Start of Data records
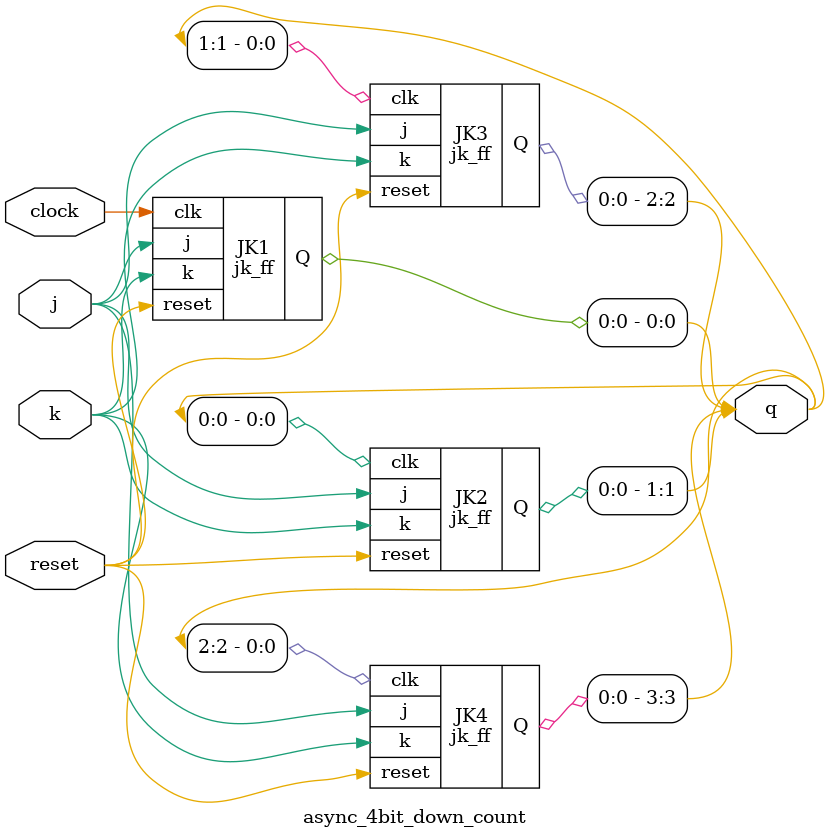
<source format=v>
module jk_ff(j,k,clk,reset,Q);
input j,k,clk,reset;
output reg Q;
    always@(posedge clk)
          begin
            if(reset)
            Q <= 1'b1;
            else  begin
                  case({j,k})
                  2'b00: Q<= Q;
                  2'b01: Q<= 1'b0;
                  2'b10: Q<= 1'b1;
                  2'b11: Q<= ~Q;
                  default:begin end
                  endcase
         end          
end
endmodule

module async_4bit_down_count(j,k,clock,reset,q);
input j,k;
input clock,reset;
output [3:0]q;
jk_ff JK1(j,k,clock,reset,q[0]);
jk_ff JK2(j,k,q[0],reset,q[1]);
jk_ff JK3(j,k,q[1],reset,q[2]);
jk_ff JK4(j,k,q[2],reset,q[3]);
endmodule

</source>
End of Data records
● Instructions for the task: Each entry is to be given again exactly as it stands, with its pictures removed.

● Solution to this exercise:
<source format=v>
module jk_ff(j,k,clk,reset,Q);
input j,k,clk,reset;
output reg Q;
    always@(posedge clk)
          begin
            if(reset)
            Q <= 1'b1;
            else  begin
                  case({j,k})
                  2'b00: Q<= Q;
                  2'b01: Q<= 1'b0;
                  2'b10: Q<= 1'b1;
                  2'b11: Q<= ~Q;
                  default:begin end
                  endcase
         end          
end
endmodule

module async_4bit_down_count(j,k,clock,reset,q);
input j,k;
input clock,reset;
output [3:0]q;
jk_ff JK1(j,k,clock,reset,q[0]);
jk_ff JK2(j,k,q[0],reset,q[1]);
jk_ff JK3(j,k,q[1],reset,q[2]);
jk_ff JK4(j,k,q[2],reset,q[3]);
endmodule

</source>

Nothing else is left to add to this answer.